▶ [Texto]

La crónica cósmica. Volviendo a lo del sexo

LA TABERNA GALÁCTICA. Al entrar anoche en la taberna de mis amores me sorprendió agradablemente que, al contrario de lo habitual, la mayor parte de la clientela fuese femenina. Me fijé en cuatro mujeres que estaban sentadas alrededor de una mesa, porque eran de distintas edades y parecían provenir de diferentes países. Sin embargo, resultaba evidente que las cuatro eran unas guerreras.

Me acerqué a ellas y, tras confesarles mis aficiones de reportero, les pedí permiso para grabar la conversación que mantenían; lo pregunté precavidamente y dispuesto a retirarme con la cola entre las piernas si las cosas se ponían mal. También les aclaré que, dijesen lo que dijesen, mantendría su anonimato. Entonces intercambiaron una mirada con la que se pusieron de acuerdo y me invitaron a sentarme.

Una de ellas, que tenía la piel muy pálida y el pelo plateado, añadió: “Pero sólo te concederemos el honor de grabarnos si eres capaz de acertar de dónde somos”.

[Entradas de datos guardadas]
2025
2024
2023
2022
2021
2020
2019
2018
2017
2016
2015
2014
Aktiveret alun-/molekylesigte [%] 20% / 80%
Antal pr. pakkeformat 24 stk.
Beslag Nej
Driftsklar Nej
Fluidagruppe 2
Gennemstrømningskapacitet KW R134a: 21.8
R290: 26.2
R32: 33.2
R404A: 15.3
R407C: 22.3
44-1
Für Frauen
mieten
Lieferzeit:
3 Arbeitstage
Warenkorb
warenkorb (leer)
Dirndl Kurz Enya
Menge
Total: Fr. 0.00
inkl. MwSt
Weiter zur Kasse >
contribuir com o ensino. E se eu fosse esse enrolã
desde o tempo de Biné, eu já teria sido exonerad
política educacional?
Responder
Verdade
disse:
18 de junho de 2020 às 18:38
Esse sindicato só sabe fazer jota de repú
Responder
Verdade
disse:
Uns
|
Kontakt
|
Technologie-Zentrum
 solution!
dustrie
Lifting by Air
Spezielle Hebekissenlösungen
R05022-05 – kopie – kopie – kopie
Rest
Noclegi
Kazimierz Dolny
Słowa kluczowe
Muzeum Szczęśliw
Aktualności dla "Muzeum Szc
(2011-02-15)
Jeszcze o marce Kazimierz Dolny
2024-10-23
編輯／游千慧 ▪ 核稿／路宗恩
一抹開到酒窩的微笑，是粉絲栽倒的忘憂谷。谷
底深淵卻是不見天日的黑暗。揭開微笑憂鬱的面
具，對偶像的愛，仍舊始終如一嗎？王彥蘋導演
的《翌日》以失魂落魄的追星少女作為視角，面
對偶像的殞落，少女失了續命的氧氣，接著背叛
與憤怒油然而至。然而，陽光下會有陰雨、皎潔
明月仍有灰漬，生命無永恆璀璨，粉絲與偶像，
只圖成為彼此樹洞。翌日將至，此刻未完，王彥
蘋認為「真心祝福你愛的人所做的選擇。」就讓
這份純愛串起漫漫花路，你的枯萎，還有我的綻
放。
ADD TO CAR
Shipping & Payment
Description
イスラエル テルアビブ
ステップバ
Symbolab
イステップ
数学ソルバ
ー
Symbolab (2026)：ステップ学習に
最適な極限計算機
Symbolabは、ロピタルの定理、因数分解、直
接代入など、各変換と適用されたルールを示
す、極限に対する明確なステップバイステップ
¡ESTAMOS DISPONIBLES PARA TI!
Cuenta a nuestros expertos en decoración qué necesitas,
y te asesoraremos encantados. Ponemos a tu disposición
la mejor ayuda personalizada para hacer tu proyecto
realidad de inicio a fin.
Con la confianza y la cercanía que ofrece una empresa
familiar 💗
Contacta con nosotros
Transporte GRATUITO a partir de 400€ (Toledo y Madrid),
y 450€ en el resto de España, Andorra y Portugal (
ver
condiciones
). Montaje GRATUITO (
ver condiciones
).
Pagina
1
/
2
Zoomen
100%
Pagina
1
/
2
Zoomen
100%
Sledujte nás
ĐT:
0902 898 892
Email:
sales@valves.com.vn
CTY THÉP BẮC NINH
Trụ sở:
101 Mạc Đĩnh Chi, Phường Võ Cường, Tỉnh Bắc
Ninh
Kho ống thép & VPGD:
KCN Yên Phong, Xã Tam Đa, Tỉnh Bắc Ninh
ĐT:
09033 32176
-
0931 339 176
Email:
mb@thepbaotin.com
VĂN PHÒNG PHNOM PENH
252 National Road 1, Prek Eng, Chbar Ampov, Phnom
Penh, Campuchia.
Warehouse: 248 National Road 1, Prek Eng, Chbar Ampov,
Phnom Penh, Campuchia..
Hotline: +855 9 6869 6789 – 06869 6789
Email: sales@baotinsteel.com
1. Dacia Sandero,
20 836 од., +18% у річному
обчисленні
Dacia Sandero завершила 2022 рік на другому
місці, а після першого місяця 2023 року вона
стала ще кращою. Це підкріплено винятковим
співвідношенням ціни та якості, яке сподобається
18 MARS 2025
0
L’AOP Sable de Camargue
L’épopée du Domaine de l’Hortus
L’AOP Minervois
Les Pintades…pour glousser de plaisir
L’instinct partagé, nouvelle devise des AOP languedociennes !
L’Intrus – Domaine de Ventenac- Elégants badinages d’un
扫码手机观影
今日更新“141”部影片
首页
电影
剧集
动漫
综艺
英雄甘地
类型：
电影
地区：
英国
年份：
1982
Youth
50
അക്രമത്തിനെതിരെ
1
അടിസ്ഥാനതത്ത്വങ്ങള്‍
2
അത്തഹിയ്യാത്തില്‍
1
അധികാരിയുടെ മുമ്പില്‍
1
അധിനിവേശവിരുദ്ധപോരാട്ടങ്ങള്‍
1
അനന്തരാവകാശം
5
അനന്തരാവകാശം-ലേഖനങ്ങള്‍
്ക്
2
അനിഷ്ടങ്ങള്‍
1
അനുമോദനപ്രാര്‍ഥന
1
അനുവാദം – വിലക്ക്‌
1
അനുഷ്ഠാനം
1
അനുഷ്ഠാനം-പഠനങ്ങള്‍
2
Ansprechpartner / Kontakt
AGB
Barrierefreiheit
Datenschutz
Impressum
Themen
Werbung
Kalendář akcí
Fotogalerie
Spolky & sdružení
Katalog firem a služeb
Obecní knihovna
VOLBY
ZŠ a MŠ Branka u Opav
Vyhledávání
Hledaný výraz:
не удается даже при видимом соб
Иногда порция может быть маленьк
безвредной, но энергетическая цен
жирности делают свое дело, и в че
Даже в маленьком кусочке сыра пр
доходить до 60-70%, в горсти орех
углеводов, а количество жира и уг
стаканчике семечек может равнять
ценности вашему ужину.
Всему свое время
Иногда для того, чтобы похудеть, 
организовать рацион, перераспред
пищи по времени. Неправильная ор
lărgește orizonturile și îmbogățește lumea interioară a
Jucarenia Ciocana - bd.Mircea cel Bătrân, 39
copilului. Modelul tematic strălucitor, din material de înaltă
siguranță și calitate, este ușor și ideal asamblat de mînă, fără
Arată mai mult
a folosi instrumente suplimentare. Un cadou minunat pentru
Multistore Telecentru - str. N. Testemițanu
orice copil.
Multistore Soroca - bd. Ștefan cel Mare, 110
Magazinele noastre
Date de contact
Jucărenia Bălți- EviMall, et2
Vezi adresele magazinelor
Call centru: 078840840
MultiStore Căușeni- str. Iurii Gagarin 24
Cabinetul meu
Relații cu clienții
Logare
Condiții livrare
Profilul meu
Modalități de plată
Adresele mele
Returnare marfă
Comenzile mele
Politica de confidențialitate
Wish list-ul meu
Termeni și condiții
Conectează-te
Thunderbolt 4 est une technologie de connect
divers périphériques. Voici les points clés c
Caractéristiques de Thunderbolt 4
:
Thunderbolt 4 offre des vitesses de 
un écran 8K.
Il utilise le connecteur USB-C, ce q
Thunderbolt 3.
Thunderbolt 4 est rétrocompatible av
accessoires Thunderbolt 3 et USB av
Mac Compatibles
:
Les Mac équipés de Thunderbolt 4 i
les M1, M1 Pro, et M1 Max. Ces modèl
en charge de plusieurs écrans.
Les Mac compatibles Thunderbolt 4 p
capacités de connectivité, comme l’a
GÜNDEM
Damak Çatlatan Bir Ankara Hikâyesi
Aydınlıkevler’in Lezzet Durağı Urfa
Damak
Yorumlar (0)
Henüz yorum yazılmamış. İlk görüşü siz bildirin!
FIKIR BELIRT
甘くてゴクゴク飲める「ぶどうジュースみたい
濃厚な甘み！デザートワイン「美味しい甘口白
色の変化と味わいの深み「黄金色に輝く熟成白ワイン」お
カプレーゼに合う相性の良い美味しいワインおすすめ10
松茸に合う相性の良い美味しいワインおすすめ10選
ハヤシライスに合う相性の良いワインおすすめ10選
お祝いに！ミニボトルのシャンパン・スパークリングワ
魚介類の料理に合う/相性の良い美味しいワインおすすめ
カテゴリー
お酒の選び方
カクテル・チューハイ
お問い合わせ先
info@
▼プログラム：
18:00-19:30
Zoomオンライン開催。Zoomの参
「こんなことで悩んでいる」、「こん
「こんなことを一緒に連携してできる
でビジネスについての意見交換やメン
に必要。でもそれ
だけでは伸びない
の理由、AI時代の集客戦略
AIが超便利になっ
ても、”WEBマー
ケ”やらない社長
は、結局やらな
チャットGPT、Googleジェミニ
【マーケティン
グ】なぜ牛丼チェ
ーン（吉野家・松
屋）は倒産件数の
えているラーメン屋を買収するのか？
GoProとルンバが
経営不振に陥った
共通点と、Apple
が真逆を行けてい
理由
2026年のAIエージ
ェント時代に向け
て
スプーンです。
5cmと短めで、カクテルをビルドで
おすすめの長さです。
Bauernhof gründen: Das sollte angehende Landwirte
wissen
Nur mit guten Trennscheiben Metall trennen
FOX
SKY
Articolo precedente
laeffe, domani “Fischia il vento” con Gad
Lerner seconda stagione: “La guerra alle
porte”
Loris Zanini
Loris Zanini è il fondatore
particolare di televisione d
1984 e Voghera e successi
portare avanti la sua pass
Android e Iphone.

▶ [Tareas]
1. Extrae de la crónica el fragmento que empieza en "La crónica cósmica." y termina en "eran unas guerreras.".
2. En la crónica, ¿de qué color tenía el pelo la mujer de piel muy pálida?
3. Prosigue la crónica de la taberna galáctica a partir de su última frase.
No es necesario consultar los registros.

▶ [Respuestas]
1.
La crónica cósmica. Volviendo a lo del sexo

LA TABERNA GALÁCTICA. Al entrar anoche en la taberna de mis amores me sorprendió agradablemente que, al contrario de lo habitual, la mayor parte de la clientela fuese femenina. Me fijé en cuatro mujeres que estaban sentadas alrededor de una mesa, porque eran de distintas edades y parecían provenir de diferentes países. Sin embargo, resultaba evidente que las cuatro eran unas guerreras.

2. Plateado.

3.
“No podíais haberme propuesto un juego que fuese más de mi gusto”, -le dije, “porque gracias a mis continuados viajes he desarrollado una fina habilidad para adivinar la procedencia de la gente que se cruza conmigo. Y en cuanto a ti”, -añadí dirigiéndome a la que me lo había propuesto- “aunque antes iba un poco perdido, tras oírte hablar he sabido que eras española”.

“¡No soy española, sino vasca! Pero te doy el punto porque, de todos modos, tengo el puto pasaporte de España. Y tú, con este acento cuadriculado, debes de ser catalán, ¿verdad?”.

“Sí, “catalino” de pura cepa”.

Ahora observé a la mujer que estaba al lado de la vasca. Era rubia y conservaba la belleza de la juventud a pesar de las patas de gallo. Le calculé unos cincuenta años. En el primer momento había pensado que pudiese ser inglesa, pero luego me fijé en su campechanería y falta de inhibición, y acerté al decir que era australiana.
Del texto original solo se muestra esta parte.